Looking ahead, our goal is to bring even more innovation to the computer graphics community. We’re expanding the “DreamFace” framework to generate a wider range of 3D assets directly from text or images, creating production-ready assets. We’ve made significant strides in this area, and those interested can follow our latest developments at x.com/deemostech.
SIGGRAPH: What advice do you have for someone who wants to submit to Technical Papers for a future SIGGRAPH conference?
QX: My first SIGGRAPH submission in 2022 didn’t make the cut, but after months of refining our work, it was accepted at SIGGRAPH Asia. In just about two years, our team has had seven papers accepted by SIGGRAPH. My key advice is to not get discouraged by initial setbacks. Think from a creator’s perspective. Focus on technologies that the industry needs and that can draw more people into the computer graphics community. Remember, in graphics, there’s always a touch of magic.
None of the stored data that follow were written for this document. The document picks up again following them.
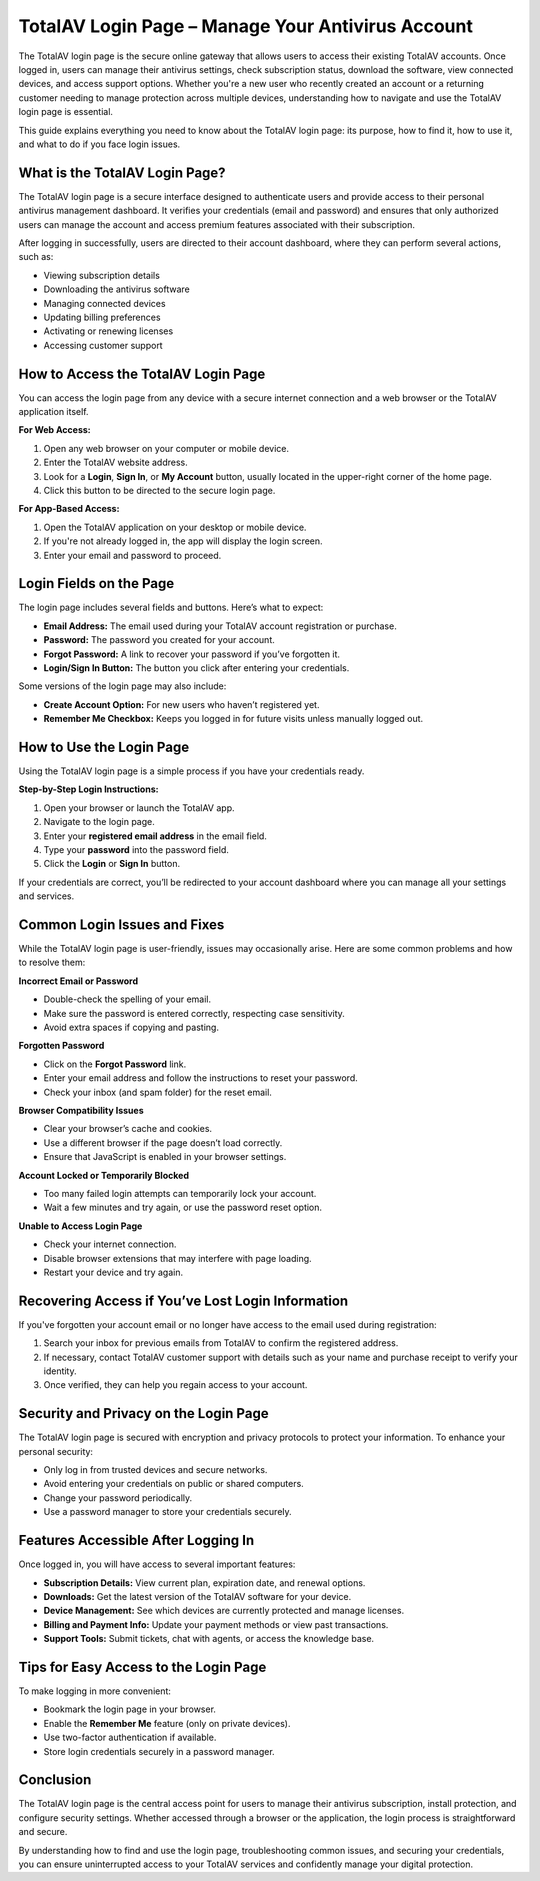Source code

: TotalAV Login Page – Manage Your Antivirus Account
==================


The TotalAV login page is the secure online gateway that allows users to access their existing TotalAV accounts. Once logged in, users can manage their antivirus settings, check subscription status, download the software, view connected devices, and access support options. Whether you're a new user who recently created an account or a returning customer needing to manage protection across multiple devices, understanding how to navigate and use the TotalAV login page is essential.

.. image:: https://mcafee-antivirus.readthedocs.io/en/latest/_images/click-here.gif
   :alt: My Project Logo
   :width: 400px
   :align: center
   :target: https://aclogportal.com/totalav-login
  
This guide explains everything you need to know about the TotalAV login page: its purpose, how to find it, how to use it, and what to do if you face login issues.

What is the TotalAV Login Page?
-------------------------------

The TotalAV login page is a secure interface designed to authenticate users and provide access to their personal antivirus management dashboard. It verifies your credentials (email and password) and ensures that only authorized users can manage the account and access premium features associated with their subscription.

After logging in successfully, users are directed to their account dashboard, where they can perform several actions, such as:

- Viewing subscription details
- Downloading the antivirus software
- Managing connected devices
- Updating billing preferences
- Activating or renewing licenses
- Accessing customer support

How to Access the TotalAV Login Page
------------------------------------

You can access the login page from any device with a secure internet connection and a web browser or the TotalAV application itself.

**For Web Access:**

1. Open any web browser on your computer or mobile device.
2. Enter the TotalAV website address.
3. Look for a **Login**, **Sign In**, or **My Account** button, usually located in the upper-right corner of the home page.
4. Click this button to be directed to the secure login page.

**For App-Based Access:**

1. Open the TotalAV application on your desktop or mobile device.
2. If you're not already logged in, the app will display the login screen.
3. Enter your email and password to proceed.

Login Fields on the Page
-------------------------

The login page includes several fields and buttons. Here’s what to expect:

- **Email Address:** The email used during your TotalAV account registration or purchase.
- **Password:** The password you created for your account.
- **Forgot Password:** A link to recover your password if you’ve forgotten it.
- **Login/Sign In Button:** The button you click after entering your credentials.

Some versions of the login page may also include:

- **Create Account Option:** For new users who haven’t registered yet.
- **Remember Me Checkbox:** Keeps you logged in for future visits unless manually logged out.

How to Use the Login Page
--------------------------

Using the TotalAV login page is a simple process if you have your credentials ready.

**Step-by-Step Login Instructions:**

1. Open your browser or launch the TotalAV app.
2. Navigate to the login page.
3. Enter your **registered email address** in the email field.
4. Type your **password** into the password field.
5. Click the **Login** or **Sign In** button.

If your credentials are correct, you’ll be redirected to your account dashboard where you can manage all your settings and services.

Common Login Issues and Fixes
-----------------------------

While the TotalAV login page is user-friendly, issues may occasionally arise. Here are some common problems and how to resolve them:

**Incorrect Email or Password**

- Double-check the spelling of your email.
- Make sure the password is entered correctly, respecting case sensitivity.
- Avoid extra spaces if copying and pasting.

**Forgotten Password**

- Click on the **Forgot Password** link.
- Enter your email address and follow the instructions to reset your password.
- Check your inbox (and spam folder) for the reset email.

**Browser Compatibility Issues**

- Clear your browser’s cache and cookies.
- Use a different browser if the page doesn’t load correctly.
- Ensure that JavaScript is enabled in your browser settings.

**Account Locked or Temporarily Blocked**

- Too many failed login attempts can temporarily lock your account.
- Wait a few minutes and try again, or use the password reset option.

**Unable to Access Login Page**

- Check your internet connection.
- Disable browser extensions that may interfere with page loading.
- Restart your device and try again.

Recovering Access if You’ve Lost Login Information
--------------------------------------------------

If you've forgotten your account email or no longer have access to the email used during registration:

1. Search your inbox for previous emails from TotalAV to confirm the registered address.
2. If necessary, contact TotalAV customer support with details such as your name and purchase receipt to verify your identity.
3. Once verified, they can help you regain access to your account.

Security and Privacy on the Login Page
--------------------------------------

The TotalAV login page is secured with encryption and privacy protocols to protect your information. To enhance your personal security:

- Only log in from trusted devices and secure networks.
- Avoid entering your credentials on public or shared computers.
- Change your password periodically.
- Use a password manager to store your credentials securely.

Features Accessible After Logging In
------------------------------------

Once logged in, you will have access to several important features:

- **Subscription Details:** View current plan, expiration date, and renewal options.
- **Downloads:** Get the latest version of the TotalAV software for your device.
- **Device Management:** See which devices are currently protected and manage licenses.
- **Billing and Payment Info:** Update your payment methods or view past transactions.
- **Support Tools:** Submit tickets, chat with agents, or access the knowledge base.

Tips for Easy Access to the Login Page
--------------------------------------

To make logging in more convenient:

- Bookmark the login page in your browser.
- Enable the **Remember Me** feature (only on private devices).
- Use two-factor authentication if available.
- Store login credentials securely in a password manager.

Conclusion
----------

The TotalAV login page is the central access point for users to manage their antivirus subscription, install protection, and configure security settings. Whether accessed through a browser or the application, the login process is straightforward and secure.

By understanding how to find and use the login page, troubleshooting common issues, and securing your credentials, you can ensure uninterrupted access to your TotalAV services and confidently manage your digital protection.
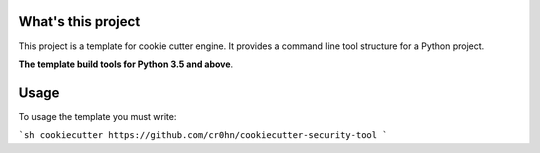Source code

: What's this project
===================

This project is a template for cookie cutter engine. It provides a command line tool structure for a Python project.

**The template build tools for Python 3.5 and above**.

Usage
=====

To usage the template you must write:

```sh
cookiecutter https://github.com/cr0hn/cookiecutter-security-tool
```
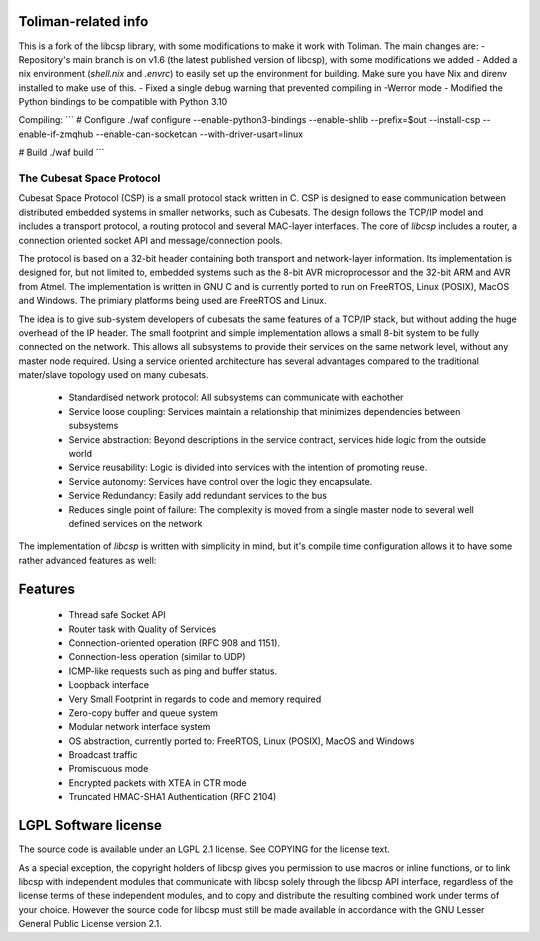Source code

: Toliman-related info
--------------------

This is a fork of the libcsp library, with some modifications to make it work with Toliman. The main changes are:
- Repository's main branch is on v1.6 (the latest published version of libcsp), with some modifications we added
- Added a nix environment (`shell.nix` and `.envrc`) to easily set up the environment for building. Make sure you have Nix and direnv installed to make use of this.
- Fixed a single debug warning that prevented compiling in -Werror mode
- Modified the Python bindings to be compatible with Python 3.10

Compiling:
```
# Configure
./waf configure --enable-python3-bindings --enable-shlib --prefix=$out --install-csp --enable-if-zmqhub --enable-can-socketcan --with-driver-usart=linux

# Build
./waf build
```

The Cubesat Space Protocol
==========================

Cubesat Space Protocol (CSP) is a small protocol stack written in C. CSP is designed to ease communication between distributed embedded systems in smaller networks, such as Cubesats. The design follows the TCP/IP model and includes a transport protocol, a routing protocol and several MAC-layer interfaces. The core of `libcsp` includes a router, a connection oriented socket API and message/connection pools.

The protocol is based on a 32-bit header containing both transport and network-layer information. Its implementation is designed for, but not limited to, embedded systems such as the 8-bit AVR microprocessor and the 32-bit ARM and AVR from Atmel. The implementation is written in GNU C and is currently ported to run on FreeRTOS, Linux (POSIX), MacOS and Windows. The primiary platforms being used are FreeRTOS and Linux.

The idea is to give sub-system developers of cubesats the same features of a TCP/IP stack, but without adding the huge overhead of the IP header. The small footprint and simple implementation allows a small 8-bit system to be fully connected on the network. This allows all subsystems to provide their services on the same network level, without any master node required. Using a service oriented architecture has several advantages compared to the traditional mater/slave topology used on many cubesats.

 * Standardised network protocol: All subsystems can communicate with eachother
 * Service loose coupling: Services maintain a relationship that minimizes dependencies between subsystems
 * Service abstraction: Beyond descriptions in the service contract, services hide logic from the outside world
 * Service reusability: Logic is divided into services with the intention of promoting reuse.
 * Service autonomy: Services have control over the logic they encapsulate.
 * Service Redundancy: Easily add redundant services to the bus
 * Reduces single point of failure: The complexity is moved from a single master node to several well defined services on the network

The implementation of `libcsp` is written with simplicity in mind, but it's compile time configuration allows it to have some rather advanced features as well:

Features
--------

 * Thread safe Socket API
 * Router task with Quality of Services
 * Connection-oriented operation (RFC 908 and 1151).
 * Connection-less operation (similar to UDP)
 * ICMP-like requests such as ping and buffer status.
 * Loopback interface
 * Very Small Footprint in regards to code and memory required
 * Zero-copy buffer and queue system
 * Modular network interface system
 * OS abstraction, currently ported to: FreeRTOS, Linux (POSIX), MacOS and Windows
 * Broadcast traffic
 * Promiscuous mode
 * Encrypted packets with XTEA in CTR mode
 * Truncated HMAC-SHA1 Authentication (RFC 2104)

LGPL Software license
---------------------
The source code is available under an LGPL 2.1 license. See COPYING
for the license text.

As a special exception, the copyright holders of libcsp gives you
permission to use macros or inline functions, or to link libcsp with
independent modules that communicate with libcsp solely through the
libcsp API interface, regardless of the license terms of these
independent modules, and to copy and distribute the resulting combined
work under terms of your choice.  However the source code for libcsp
must still be made available in accordance with the GNU Lesser General
Public License version 2.1.

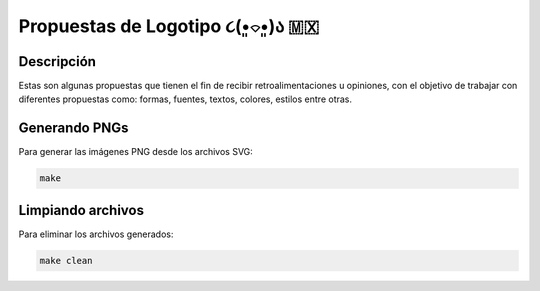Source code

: =================================
Propuestas de Logotipo  ૮(•͈⌔•͈)ა 🇲🇽
=================================

Descripción
===========

Estas son algunas propuestas que tienen el fin de recibir retroalimentaciones u opiniones, con el objetivo de trabajar con diferentes propuestas como: formas, fuentes, textos, colores, estilos entre otras.


Generando PNGs
==============

Para generar las imágenes PNG desde los archivos SVG:

.. code-block:: bash

   make

Limpiando archivos
==================

Para eliminar los archivos generados:

.. code-block:: bash

   make clean
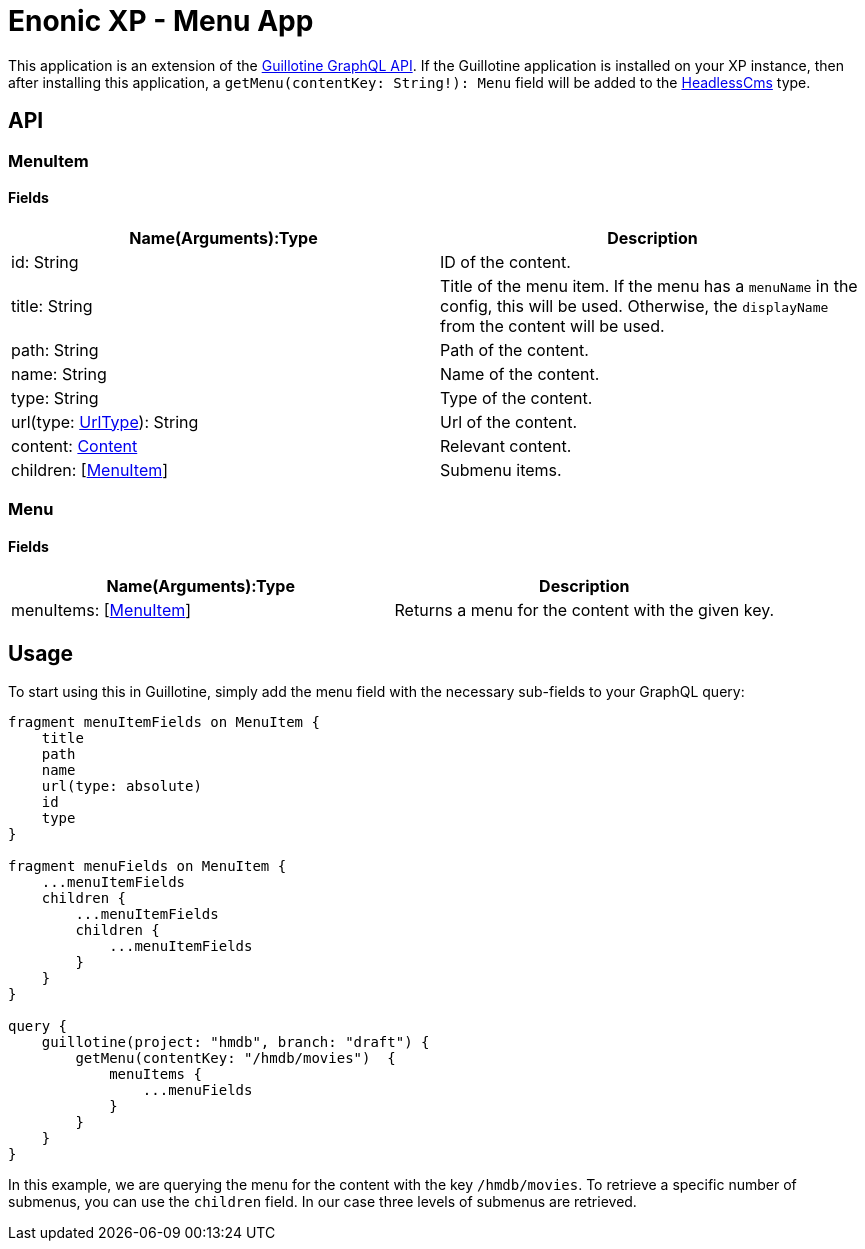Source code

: = Enonic XP - Menu App

This application is an extension of the https://developer.enonic.com/docs/guillotine/stable/api[Guillotine GraphQL API].
If the Guillotine application is installed on your XP instance, then after installing this application, a `getMenu(contentKey: String!): Menu` field will be added to the https://developer.enonic.com/docs/guillotine/stable/api#headlesscms[HeadlessCms] type.

== API
=== MenuItem

==== Fields

|===
|Name(Arguments):Type | Description

|id: String
|ID of the content.

|title: String
|Title of the menu item. If the menu has a `menuName` in the config, this will be used. Otherwise, the `displayName` from the content will be used.

|path: String
|Path of the content.

|name: String
|Name of the content.

|type: String
|Type of the content.

|url(type: https://developer.enonic.com/docs/guillotine/stable/api#urltype[UrlType]): String
|Url of the content.

|content: https://developer.enonic.com/docs/guillotine/stable/api#content[Content]
|Relevant content.

|children: [<<MenuItem>>]
|Submenu items.
|===

=== Menu

==== Fields

|===
|Name(Arguments):Type | Description

|menuItems: [<<MenuItem>>]
|Returns a menu for the content with the given key.
|===

== Usage

To start using this in Guillotine, simply add the menu field with the necessary sub-fields to your GraphQL query:

```graphql
fragment menuItemFields on MenuItem {
    title
    path
    name
    url(type: absolute)
    id
    type
}

fragment menuFields on MenuItem {
    ...menuItemFields
    children {
        ...menuItemFields
        children {
            ...menuItemFields
        }
    }
}

query {
    guillotine(project: "hmdb", branch: "draft") {
        getMenu(contentKey: "/hmdb/movies")  {
            menuItems {
                ...menuFields
            }
        }
    }
}
```

In this example, we are querying the menu for the content with the key `/hmdb/movies`.
To retrieve a specific number of submenus, you can use the `children` field. In our case three levels of submenus are retrieved.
In case you missed it: Submissions are open for a variety of programs! Visit the website to stay alert of upcoming deadlines as we prepare to gather in Denver, 28 July–1 August.
Qixuan Zhang is a graduate student at ShanghaiTech University and the CTO of DeemosTech, a digital human AI company. QX specializes in computer graphics, computational photography, and GenAI. QX’s research has been accepted by top academic conferences like SIGGRAPH, GDC, and CVPR, and their work has been applied to various film and game projects.